Dana Milbank, Washington Post Writer, Slams LGBT Activists, SPLC For FRC's 'Hate Group' Label

Dana Milbank Defends Stance On Family Research Council's 'Hate Group' Label

In a spirited interview, Washington Post columnist Dana Milbank defended his stance that the antigay Family Research Council should not be listed as a “hate group” by the venerated civil rights group, the Southern Poverty Law Center, because they wear suits and “don’t wear white sheets,” and some of their founders and officials are “respected” individuals. (Scroll down to listen to the interview)

Milbank was invited on my SiriusXM show to discuss the column he wrote last week which has generated much controversy on social media. In the comments section on the Washington Post’s web site and on Twitter and Facebook, many criticized Milbank’s defense of the FRC as a “Washington think tank” which thus shouldn’t be called a hate group, and his calling the Human Rights Campaign and the SPLC “reckless” for terming the FRC a hate group. The controversy reached a point where Washington Post deputy editorial page editor Jonathan Diehl sent a tweet out defending Milbank, but that only inflamed the controversy as Dielhl referred to "idiotic' emails he had received on the topic.

Tony Perkins of the Family Research Council, which has propagated false and reckless charges for years against LGBT people, claiming, among other things, that they are trying to recruit children and are more likely to be pedophiles, had lashed out at the “hate group” label last week. He stated, without providing evidence, that it inspired the shooter who went to the FRC last week and was subdued after wounding a security guard.

“The hate group category, is with the exception of the Family Research Council, a bunch of neo-Nazi and Ku Klux Klan-like groups, and while they may say all kinds of wacky things at the FRC, they’re a Washington think tank, not a group that puts on sheets and organizes lynch mobs,” Milbank said.

Milbank seemed not to know, nor would he address it when pointed out, that the SPLC lists many groups on its website that are not violent, or even claim to oppose violence, but which propagate hate as well. The hate group list includes the Nation of Islam and the Conservative Citizens Council.

“I’m not going to defend [FRC], I’m not going to do it,” he said, repeatedly, affirming that he didn’t come on to defend FRC and does agree that the group’s repeated claim that gays are pedophiles is “hateful,” though believes it should be called by another term other than hate group. “I think there should be a list of people who use unacceptable language.”

Milbank’s reasoning is that because FRC is a “Washington think tank” with respectability it simply can’t be accused of being a hate group.

“This is a group that was founded by James Dobson and was run for many years by Gary Bauer, who was a presidential candidate, a widely respected commentator around town,” he explained. “Why would would you say that’s the same sort of thing as Stormfront?”

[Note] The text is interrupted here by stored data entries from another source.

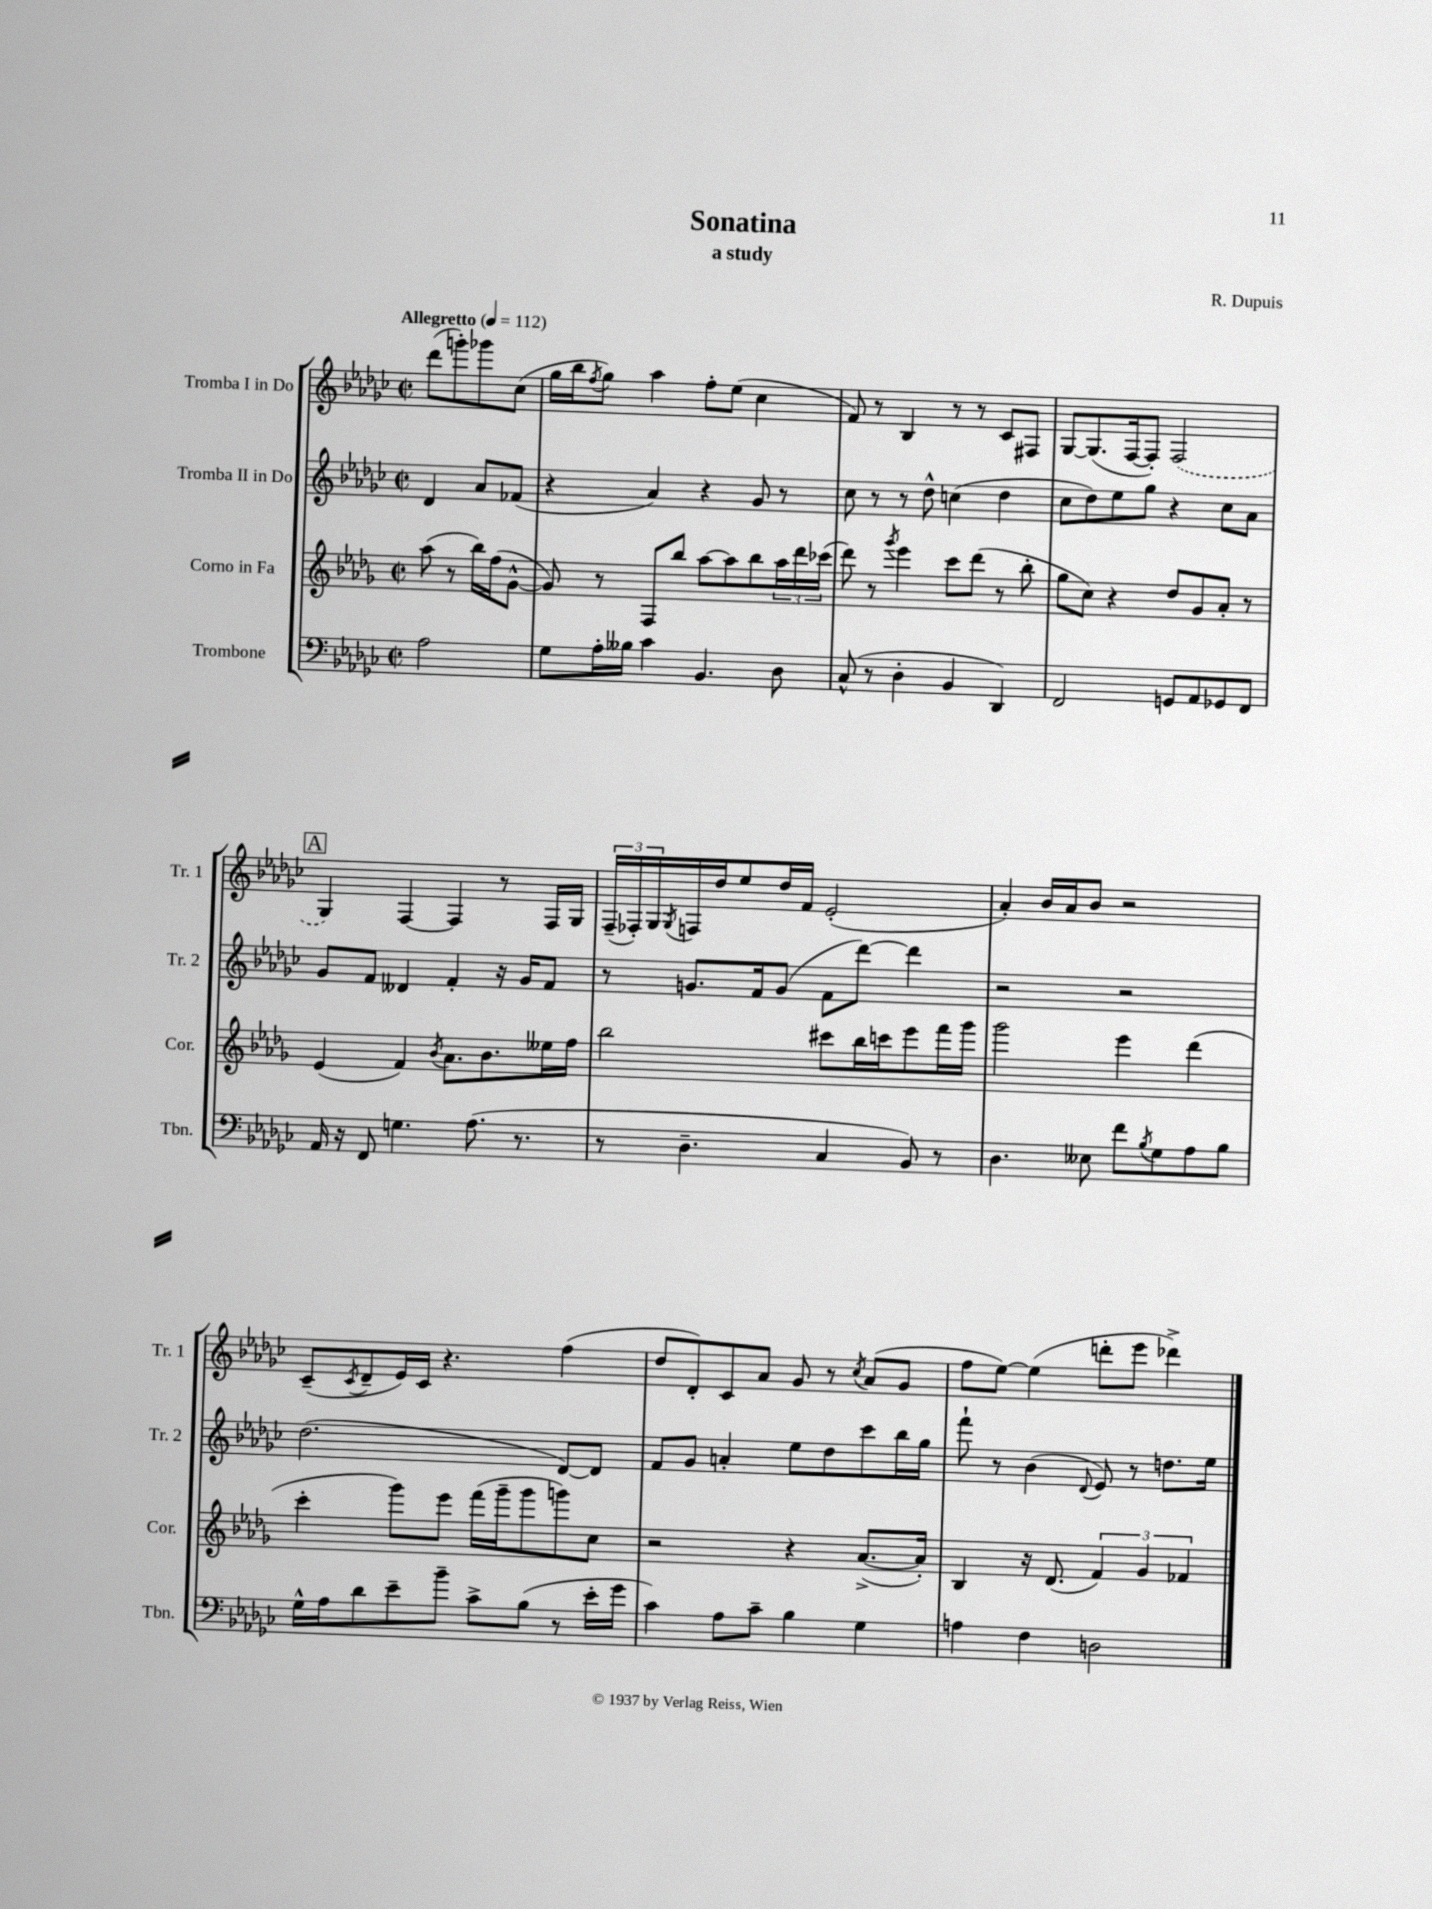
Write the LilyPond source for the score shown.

\header { title = "Sonatina" composer = "R. Dupuis" subtitle = "a study" }
<<
\new StaffGroup <<
\new Staff = "s0" \with { instrumentName = "Tromba I in Do" shortInstrumentName = "Tr. 1" } {
    \clef treble \key ges \major \defaultTimeSignature \time 2/2 \partial 2 \tempo "Allegretto" 4 = 112
    des'''8( g'''8-.) ges'''8 ces''8( |
    ges''16 bes''16 \acciaccatura { f''8 } ges''8) aes''4 f''8-. ees''8( ces''4 |
    f'8) r8 bes4 r8 r8 ces'8 fis8 |
    ges8~ ges8.( f16~ f8-.) \once \slurDashed f2( |
    \mark \markup { \box "A" } ges4) f4~ f4 r8 f16 ges16 |
    \tuplet 3/2 { f16--( fes16-.) ges16 } \acciaccatura { ges8 } f16 des''16 ees''8 des''16 f'16 ees'2-.( |
    aes'4-.) bes'16 aes'16 bes'8 r2 |
    ces'8--( \acciaccatura { ces'8 } des'8-- ees'16) ces'16 r4. f''4( |
    des''8 des'8-.) ces'8 aes'8 ges'8 r8 \acciaccatura { ces''8 } aes'8( ges'8 |
    f''8 ees''8~) ees''4( d'''8-. ees'''8 des'''4->) \bar "|." |
}
\new Staff = "s1" \with { instrumentName = "Tromba II in Do" shortInstrumentName = "Tr. 2" } {
    \clef treble \key ges \major \defaultTimeSignature \time 2/2 \partial 2
    des'4 aes'8 fes'8( |
    r4 aes'4) r4 ges'8 r8 |
    ces''8 r8 r8 des''8-^ c''4( des''4 |
    ces''8 des''8) ees''8 ges''8 r4 ces''8 aes'8 |
    \mark \markup { \box "A" } ges'8 f'8 deses'4 f'4-. r16 ges'16 f'8 |
    r8 g'8. f'16 g'8( f'8 des'''8~) des'''4 |
    r2 r2 |
    des''2.( des'8~) des'8 |
    f'8 ges'8 a'4-. ees''8 des''8 ces'''8 bes''16 ges''16 |
    f'''8-! r8 bes'4( \appoggiatura { des'8 } ees'8) r8 d''8. ees''16 \bar "|." |
}
\new Staff = "s2" \with { instrumentName = "Corno in Fa" shortInstrumentName = "Cor." } {
    \clef treble \key des \major \defaultTimeSignature \time 2/2 \partial 2
    aes''8( r8 bes''16) f''16( ges'8~-^ |
    ges'8) r8 f8 bes''8 aes''8~ aes''8 bes''8 \tuplet 3/2 { aes''16 des'''16 ces'''16( } |
    des'''8) r8 \acciaccatura { ges'''8 } ees'''4 c'''8 des'''8( r8 bes''8-. |
    ges''8 c''8) r4 des''8 ges'8 aes'8-. r8 |
    \mark \markup { \box "A" } ees'4( f'4) \acciaccatura { bes'8 } aes'8. bes'8. eeses''16 f''16 |
    bes''2 cis'''8 bes''16 c'''16 ees'''8 f'''16 ges'''16 |
    ges'''2 ees'''4 des'''4( |
    c'''4-. ges'''8) ees'''8 f'''16( ges'''16-- ges'''8 g'''8) c''8 |
    r2 r4 aes'8.~->( aes'16-.) |
    bes4 r16 des'8.( \tuplet 3/2 { f'4) ges'4 fes'4 } \bar "|." |
}
\new Staff = "s3" \with { instrumentName = "Trombone" shortInstrumentName = "Tbn." } {
    \clef bass \key ges \major \defaultTimeSignature \time 2/2 \partial 2
    aes2 |
    ges8 aes16-. beses16 ces'4 bes,4. des8 |
    ces8-^( r8 des4-. bes,4 des,4) |
    f,2 g,8 aes,8 ges,8 f,8 |
    \mark \markup { \box "A" } aes,16 r16 f,8 g4. aes8.( r8. |
    r8 des4.-- ces4 bes,8) r8 |
    des4. eeses8 f'8 \acciaccatura { bes8 } ges8 aes8 bes8 |
    ges16-^ aes16 des'8 ees'8-- bes'8-- ces'8-> bes8( r8 ees'16-. ges'16 |
    ces'4) aes8 ces'8-- bes4 ges4 |
    a4 f4 d2 \bar "|." |
}
>>
>>
\layout { \context { \Score \remove "Bar_number_engraver" } }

When it was explained to him again that the SPLC doesn’t list only groups that are violent as hate groups, and when asked what he sees as the distinction between groups like FRC and the other groups he mentioned, he said: “Some of them put on white sheets and go around and lynch people and some of them don’t. It’s not the same as the KKK and Stormfront. There is a fundamental distinction. I think people who say hateful things are in one category and people who commit violent acts are in another category.”

But in fact, a a great many of the groups and individuals tracked as hate groups by SPLC don’t engage in violent acts; when they do, they often cross the line into domestic terrorism, something law enforcement then takes up. After the interview, Milbank told The Advocate that the interview was “an ambush and unfair,” and made the same comment in a email he sent to another SiriusXM host which he cc’d me. That is patently untrue: Milbank was not asked to come on the show under any false pretenses. He was invited on the show to discuss the controversial column he’d written, and he accepted the invitation.